DIRECTIONS FOR THIS TASK:
Look through the records below for the line with "M883,47H934L943,64L894,89L885,71L889,68L882,55L886,53Z" and the line with "M819,65L838,100L803,118L785,84Z", then return those lines and all lines between, exactly.

Saved data entries:
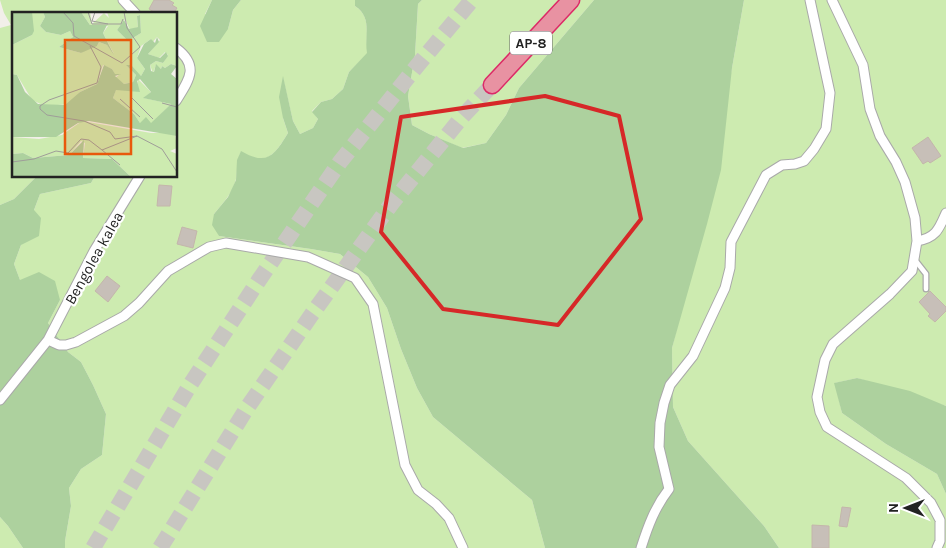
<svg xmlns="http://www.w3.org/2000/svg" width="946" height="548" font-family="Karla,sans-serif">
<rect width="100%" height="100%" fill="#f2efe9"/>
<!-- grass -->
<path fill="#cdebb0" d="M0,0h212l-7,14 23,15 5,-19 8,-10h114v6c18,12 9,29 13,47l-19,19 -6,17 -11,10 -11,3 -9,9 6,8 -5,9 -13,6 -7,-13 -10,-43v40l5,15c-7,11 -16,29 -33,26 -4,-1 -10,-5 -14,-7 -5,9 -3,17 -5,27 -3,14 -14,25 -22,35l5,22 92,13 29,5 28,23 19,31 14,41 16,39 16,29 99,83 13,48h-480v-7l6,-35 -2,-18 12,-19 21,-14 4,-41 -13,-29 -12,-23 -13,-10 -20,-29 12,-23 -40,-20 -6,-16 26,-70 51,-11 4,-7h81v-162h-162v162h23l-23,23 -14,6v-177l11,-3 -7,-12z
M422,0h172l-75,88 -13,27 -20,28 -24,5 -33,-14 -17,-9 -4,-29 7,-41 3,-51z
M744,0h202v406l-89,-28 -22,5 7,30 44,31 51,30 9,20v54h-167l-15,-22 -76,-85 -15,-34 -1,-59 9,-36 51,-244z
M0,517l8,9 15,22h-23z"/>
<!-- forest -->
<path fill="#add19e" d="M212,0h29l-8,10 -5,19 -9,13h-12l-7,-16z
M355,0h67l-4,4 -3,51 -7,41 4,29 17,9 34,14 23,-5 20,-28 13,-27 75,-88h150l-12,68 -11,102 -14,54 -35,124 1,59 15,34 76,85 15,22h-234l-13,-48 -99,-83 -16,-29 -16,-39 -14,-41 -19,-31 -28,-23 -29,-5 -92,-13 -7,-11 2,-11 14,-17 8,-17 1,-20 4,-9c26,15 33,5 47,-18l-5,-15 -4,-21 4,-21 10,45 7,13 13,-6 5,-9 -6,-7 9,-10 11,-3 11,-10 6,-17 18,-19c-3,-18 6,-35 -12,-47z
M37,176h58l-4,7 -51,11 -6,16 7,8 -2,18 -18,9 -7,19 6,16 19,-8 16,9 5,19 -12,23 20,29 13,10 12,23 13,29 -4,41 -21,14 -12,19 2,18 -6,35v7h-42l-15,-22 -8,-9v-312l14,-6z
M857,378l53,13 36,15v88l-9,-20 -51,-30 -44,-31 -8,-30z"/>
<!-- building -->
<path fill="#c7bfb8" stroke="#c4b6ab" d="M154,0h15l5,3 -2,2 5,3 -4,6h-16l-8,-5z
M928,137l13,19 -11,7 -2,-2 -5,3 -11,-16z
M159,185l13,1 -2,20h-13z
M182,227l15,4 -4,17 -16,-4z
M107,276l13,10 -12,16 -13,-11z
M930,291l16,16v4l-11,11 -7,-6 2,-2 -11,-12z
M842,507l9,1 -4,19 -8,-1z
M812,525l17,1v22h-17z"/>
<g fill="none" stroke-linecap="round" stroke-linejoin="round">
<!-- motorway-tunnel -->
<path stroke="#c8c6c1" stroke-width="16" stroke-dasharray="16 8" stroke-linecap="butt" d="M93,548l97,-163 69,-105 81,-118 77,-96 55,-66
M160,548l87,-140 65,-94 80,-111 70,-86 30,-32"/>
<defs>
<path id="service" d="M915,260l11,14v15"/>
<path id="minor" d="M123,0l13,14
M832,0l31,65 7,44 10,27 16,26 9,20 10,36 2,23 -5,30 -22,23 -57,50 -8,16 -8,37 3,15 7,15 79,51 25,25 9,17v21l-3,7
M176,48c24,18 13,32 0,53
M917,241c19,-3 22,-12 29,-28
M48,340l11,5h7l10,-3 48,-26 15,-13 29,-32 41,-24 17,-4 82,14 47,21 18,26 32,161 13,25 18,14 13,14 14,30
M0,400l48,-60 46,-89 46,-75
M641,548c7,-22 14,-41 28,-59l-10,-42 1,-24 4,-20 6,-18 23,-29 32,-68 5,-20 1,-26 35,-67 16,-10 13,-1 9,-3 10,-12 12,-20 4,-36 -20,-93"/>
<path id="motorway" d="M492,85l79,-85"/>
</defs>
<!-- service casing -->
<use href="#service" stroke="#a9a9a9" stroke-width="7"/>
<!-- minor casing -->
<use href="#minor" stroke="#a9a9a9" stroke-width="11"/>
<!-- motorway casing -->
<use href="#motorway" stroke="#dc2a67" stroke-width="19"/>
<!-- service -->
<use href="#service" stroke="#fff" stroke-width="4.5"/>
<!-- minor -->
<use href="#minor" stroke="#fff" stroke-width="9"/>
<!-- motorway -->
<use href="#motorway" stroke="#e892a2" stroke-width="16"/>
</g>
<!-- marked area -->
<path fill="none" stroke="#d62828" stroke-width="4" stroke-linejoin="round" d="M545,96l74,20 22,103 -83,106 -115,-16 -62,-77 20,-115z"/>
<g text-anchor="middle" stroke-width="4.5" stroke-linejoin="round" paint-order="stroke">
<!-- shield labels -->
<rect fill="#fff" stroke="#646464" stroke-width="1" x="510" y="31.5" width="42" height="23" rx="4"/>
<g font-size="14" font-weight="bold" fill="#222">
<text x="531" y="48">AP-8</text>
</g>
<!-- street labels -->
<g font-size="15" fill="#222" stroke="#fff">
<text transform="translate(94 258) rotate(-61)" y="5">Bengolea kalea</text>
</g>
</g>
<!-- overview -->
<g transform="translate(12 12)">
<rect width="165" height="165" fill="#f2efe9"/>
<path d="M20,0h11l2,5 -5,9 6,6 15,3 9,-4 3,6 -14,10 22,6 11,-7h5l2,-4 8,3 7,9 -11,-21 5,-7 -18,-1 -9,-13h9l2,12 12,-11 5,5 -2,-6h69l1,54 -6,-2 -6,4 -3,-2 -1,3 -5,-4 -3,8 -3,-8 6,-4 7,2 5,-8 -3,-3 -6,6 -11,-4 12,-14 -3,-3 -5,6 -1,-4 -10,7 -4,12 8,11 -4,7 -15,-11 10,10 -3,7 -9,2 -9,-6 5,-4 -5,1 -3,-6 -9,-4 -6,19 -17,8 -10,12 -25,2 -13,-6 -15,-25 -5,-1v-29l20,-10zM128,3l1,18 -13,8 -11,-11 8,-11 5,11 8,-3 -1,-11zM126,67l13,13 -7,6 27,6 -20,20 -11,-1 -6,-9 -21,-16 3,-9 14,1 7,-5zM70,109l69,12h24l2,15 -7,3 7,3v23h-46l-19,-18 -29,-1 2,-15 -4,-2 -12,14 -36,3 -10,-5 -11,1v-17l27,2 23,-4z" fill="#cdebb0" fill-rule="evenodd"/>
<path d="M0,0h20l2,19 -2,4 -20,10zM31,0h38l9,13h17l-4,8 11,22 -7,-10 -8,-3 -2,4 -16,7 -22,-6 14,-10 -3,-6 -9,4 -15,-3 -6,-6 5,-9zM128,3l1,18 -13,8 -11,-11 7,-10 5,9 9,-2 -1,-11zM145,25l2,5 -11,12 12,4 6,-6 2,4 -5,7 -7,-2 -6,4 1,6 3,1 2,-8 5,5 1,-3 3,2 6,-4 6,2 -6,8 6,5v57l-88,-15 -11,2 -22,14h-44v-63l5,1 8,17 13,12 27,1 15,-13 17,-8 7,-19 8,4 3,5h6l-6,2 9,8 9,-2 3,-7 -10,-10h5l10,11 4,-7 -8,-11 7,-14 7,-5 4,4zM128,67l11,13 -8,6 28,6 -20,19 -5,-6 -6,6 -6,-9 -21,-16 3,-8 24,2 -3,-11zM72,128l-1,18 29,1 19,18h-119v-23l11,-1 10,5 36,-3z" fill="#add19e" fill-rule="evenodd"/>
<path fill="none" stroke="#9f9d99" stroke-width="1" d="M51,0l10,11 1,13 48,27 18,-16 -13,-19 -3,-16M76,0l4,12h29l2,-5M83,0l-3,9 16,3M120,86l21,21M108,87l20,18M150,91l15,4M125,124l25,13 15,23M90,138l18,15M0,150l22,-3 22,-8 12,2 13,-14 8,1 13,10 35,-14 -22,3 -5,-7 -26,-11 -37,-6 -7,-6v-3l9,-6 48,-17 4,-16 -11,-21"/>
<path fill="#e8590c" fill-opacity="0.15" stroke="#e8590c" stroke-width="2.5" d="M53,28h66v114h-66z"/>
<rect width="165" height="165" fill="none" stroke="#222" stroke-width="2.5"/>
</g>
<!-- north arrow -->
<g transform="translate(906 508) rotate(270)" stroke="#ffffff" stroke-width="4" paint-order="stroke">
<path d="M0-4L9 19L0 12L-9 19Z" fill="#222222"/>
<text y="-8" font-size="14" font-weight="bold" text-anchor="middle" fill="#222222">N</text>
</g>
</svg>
--
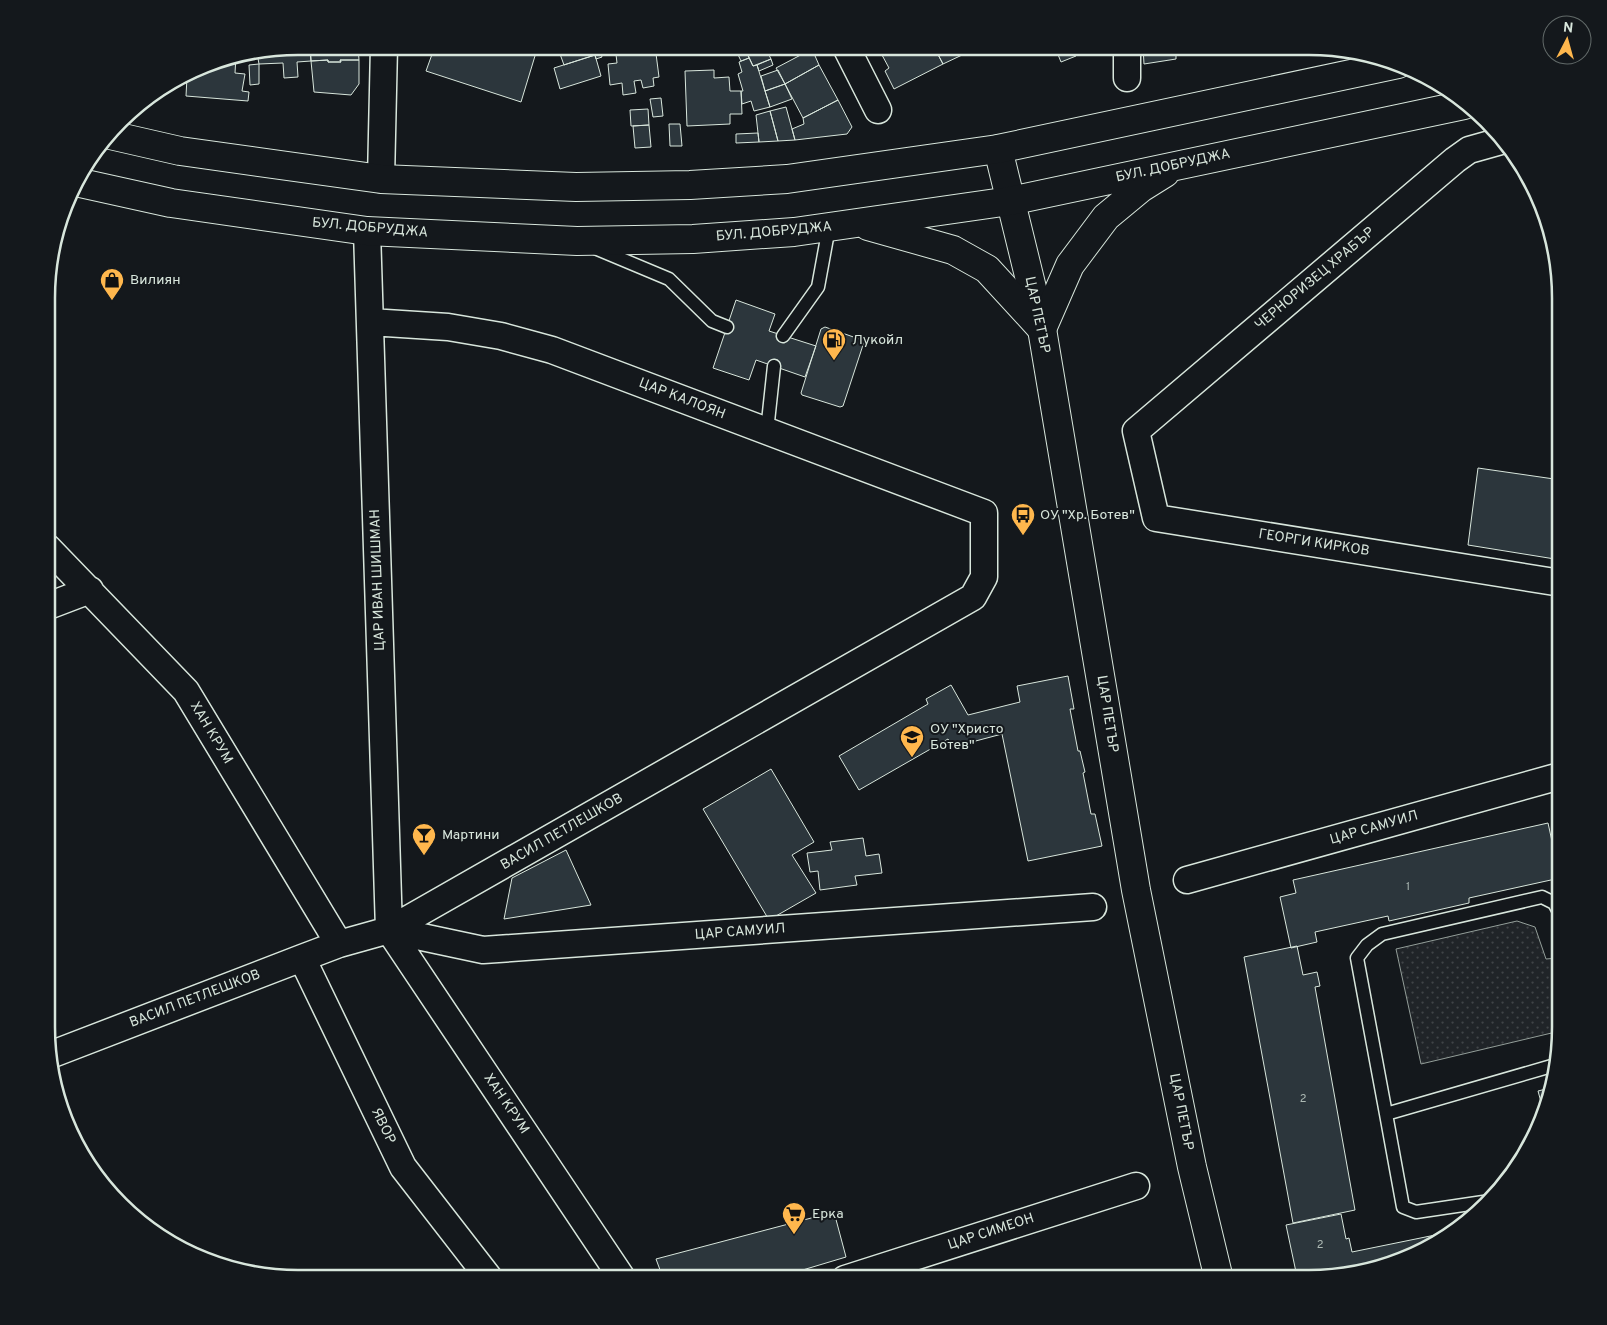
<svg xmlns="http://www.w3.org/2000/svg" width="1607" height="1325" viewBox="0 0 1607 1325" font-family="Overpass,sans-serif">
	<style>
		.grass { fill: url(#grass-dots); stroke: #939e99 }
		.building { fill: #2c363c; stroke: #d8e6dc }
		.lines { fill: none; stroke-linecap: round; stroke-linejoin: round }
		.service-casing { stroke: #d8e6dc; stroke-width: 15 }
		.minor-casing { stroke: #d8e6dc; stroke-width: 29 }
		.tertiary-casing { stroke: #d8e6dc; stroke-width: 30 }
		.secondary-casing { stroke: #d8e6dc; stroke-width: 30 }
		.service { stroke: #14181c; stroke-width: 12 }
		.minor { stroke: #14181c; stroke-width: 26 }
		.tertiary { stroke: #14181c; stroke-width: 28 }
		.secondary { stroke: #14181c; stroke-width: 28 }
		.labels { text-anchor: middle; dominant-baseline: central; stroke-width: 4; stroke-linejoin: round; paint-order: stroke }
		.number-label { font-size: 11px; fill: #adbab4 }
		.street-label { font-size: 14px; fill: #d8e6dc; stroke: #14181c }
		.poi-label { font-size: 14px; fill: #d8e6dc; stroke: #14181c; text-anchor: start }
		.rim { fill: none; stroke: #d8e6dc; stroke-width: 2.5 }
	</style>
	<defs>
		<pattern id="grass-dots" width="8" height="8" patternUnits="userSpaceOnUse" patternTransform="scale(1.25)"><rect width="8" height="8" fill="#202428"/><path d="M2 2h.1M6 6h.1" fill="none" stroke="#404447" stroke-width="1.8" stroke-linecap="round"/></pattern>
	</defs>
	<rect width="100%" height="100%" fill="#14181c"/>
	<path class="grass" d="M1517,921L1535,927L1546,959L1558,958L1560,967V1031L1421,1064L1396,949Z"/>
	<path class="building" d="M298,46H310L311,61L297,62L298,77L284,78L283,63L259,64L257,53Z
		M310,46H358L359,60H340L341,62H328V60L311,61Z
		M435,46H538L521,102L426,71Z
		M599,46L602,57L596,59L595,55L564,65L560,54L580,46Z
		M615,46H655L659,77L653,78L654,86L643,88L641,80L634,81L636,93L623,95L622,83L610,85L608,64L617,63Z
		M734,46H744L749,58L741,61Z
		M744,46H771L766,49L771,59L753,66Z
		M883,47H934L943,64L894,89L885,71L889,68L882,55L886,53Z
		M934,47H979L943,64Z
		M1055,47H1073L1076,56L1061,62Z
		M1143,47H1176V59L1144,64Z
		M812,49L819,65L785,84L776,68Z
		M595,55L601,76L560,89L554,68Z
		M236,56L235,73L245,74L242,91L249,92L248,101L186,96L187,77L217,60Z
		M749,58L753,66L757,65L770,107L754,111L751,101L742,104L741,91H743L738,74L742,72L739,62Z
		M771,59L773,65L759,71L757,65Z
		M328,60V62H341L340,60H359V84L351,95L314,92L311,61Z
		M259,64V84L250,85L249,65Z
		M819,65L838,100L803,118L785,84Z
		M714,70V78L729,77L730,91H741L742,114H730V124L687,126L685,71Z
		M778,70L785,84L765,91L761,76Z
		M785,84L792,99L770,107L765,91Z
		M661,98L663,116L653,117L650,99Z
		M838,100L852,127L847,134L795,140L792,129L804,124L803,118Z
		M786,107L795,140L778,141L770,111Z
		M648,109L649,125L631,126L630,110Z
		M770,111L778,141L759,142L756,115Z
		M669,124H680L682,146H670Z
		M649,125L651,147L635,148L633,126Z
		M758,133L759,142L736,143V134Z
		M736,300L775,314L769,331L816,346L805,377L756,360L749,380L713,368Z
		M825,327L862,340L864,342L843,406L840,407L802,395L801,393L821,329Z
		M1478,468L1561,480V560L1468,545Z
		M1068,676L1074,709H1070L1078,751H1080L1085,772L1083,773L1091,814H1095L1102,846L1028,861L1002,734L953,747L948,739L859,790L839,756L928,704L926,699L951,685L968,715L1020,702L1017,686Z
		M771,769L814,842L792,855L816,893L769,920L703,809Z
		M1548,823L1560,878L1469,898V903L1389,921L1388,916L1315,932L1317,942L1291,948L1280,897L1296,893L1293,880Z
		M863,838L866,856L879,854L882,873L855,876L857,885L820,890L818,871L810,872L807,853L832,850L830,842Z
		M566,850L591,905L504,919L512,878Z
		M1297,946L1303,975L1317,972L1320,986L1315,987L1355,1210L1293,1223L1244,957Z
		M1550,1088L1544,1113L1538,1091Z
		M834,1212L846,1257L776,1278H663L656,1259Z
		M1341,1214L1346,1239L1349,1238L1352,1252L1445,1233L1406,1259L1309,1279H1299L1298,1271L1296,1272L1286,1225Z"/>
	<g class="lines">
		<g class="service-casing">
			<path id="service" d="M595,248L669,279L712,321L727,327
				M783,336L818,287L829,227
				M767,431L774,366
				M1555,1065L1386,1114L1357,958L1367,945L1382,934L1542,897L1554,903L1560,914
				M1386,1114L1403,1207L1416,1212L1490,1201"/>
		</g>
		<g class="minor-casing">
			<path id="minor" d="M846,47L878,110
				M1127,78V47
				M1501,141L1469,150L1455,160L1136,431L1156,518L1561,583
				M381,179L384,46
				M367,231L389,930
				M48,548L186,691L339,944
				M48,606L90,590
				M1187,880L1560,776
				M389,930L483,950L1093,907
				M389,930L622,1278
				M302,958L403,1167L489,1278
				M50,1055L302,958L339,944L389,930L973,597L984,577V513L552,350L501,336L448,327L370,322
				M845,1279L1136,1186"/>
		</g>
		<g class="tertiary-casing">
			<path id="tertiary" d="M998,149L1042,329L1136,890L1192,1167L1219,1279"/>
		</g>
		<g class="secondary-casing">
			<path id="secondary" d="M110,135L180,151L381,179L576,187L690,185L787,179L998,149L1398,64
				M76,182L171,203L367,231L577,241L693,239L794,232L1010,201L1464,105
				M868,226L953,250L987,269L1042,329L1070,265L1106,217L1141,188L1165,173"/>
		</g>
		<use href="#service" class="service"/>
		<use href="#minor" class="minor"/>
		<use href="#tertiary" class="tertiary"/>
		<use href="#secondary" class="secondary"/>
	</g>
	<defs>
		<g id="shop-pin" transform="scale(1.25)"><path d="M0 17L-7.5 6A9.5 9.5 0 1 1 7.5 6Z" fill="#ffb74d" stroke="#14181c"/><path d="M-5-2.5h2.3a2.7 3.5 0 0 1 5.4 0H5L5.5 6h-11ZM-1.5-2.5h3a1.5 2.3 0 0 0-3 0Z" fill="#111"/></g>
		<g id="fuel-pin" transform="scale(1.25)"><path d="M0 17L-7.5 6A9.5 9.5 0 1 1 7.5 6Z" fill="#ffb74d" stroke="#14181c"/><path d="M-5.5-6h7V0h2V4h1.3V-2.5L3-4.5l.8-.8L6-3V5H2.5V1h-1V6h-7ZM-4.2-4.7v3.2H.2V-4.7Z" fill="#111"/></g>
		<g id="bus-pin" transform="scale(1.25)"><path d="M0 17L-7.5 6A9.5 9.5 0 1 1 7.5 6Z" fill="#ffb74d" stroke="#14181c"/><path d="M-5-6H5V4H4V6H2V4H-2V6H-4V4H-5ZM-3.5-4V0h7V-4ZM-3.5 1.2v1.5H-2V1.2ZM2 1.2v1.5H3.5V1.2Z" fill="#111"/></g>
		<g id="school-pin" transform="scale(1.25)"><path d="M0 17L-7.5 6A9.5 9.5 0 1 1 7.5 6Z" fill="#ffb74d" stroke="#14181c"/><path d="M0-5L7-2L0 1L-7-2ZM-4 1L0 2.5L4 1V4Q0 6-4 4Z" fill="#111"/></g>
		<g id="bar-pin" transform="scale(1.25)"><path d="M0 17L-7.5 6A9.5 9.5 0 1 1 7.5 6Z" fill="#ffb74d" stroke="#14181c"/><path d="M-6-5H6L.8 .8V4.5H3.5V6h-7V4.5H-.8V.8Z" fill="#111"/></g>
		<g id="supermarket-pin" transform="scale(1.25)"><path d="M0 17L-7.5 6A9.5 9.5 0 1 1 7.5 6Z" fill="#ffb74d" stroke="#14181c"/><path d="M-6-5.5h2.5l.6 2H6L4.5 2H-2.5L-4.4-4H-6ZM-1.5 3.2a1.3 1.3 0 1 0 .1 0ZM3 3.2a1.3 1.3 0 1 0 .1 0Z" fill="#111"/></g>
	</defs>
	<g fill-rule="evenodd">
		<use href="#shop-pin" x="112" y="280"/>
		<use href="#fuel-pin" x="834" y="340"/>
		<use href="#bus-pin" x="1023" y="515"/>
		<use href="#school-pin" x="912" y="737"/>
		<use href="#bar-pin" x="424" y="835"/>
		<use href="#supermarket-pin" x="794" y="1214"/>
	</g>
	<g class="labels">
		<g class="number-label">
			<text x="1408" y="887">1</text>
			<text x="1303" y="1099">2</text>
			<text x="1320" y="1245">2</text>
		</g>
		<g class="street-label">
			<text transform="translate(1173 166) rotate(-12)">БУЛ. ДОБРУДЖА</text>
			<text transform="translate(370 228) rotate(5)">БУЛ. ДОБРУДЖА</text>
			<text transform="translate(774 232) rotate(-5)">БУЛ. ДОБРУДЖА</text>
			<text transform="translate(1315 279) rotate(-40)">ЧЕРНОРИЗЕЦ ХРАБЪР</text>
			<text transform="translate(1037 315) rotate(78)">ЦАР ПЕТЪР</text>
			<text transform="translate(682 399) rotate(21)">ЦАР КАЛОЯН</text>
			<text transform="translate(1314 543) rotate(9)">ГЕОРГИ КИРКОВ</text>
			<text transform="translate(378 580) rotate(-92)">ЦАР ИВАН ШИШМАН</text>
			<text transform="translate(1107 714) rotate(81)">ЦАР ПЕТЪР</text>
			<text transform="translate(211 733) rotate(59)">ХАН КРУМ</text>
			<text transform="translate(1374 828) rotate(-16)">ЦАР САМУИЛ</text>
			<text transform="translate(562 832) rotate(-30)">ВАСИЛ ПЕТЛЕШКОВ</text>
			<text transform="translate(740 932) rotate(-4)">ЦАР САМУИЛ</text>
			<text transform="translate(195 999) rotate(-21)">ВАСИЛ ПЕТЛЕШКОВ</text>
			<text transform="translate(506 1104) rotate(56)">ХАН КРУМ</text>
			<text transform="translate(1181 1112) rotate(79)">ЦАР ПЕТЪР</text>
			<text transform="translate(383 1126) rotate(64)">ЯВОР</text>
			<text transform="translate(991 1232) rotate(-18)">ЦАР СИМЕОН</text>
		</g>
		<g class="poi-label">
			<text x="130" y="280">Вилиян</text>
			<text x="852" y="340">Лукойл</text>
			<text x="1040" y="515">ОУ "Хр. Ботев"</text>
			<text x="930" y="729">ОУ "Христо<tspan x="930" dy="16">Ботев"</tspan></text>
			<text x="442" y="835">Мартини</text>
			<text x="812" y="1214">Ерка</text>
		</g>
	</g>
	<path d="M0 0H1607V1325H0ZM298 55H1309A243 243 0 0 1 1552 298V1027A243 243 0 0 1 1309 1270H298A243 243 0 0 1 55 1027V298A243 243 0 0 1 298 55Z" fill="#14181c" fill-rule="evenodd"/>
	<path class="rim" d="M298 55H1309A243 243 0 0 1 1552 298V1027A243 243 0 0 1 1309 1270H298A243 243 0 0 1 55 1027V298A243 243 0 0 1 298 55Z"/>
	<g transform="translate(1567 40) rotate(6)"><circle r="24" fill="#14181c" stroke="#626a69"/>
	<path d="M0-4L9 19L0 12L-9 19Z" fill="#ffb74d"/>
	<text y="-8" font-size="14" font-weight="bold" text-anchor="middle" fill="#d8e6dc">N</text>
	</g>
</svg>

RESPONSE TO THE TASK:
		M883,47H934L943,64L894,89L885,71L889,68L882,55L886,53Z
		M934,47H979L943,64Z
		M1055,47H1073L1076,56L1061,62Z
		M1143,47H1176V59L1144,64Z
		M812,49L819,65L785,84L776,68Z
		M595,55L601,76L560,89L554,68Z
		M236,56L235,73L245,74L242,91L249,92L248,101L186,96L187,77L217,60Z
		M749,58L753,66L757,65L770,107L754,111L751,101L742,104L741,91H743L738,74L742,72L739,62Z
		M771,59L773,65L759,71L757,65Z
		M328,60V62H341L340,60H359V84L351,95L314,92L311,61Z
		M259,64V84L250,85L249,65Z
		M819,65L838,100L803,118L785,84Z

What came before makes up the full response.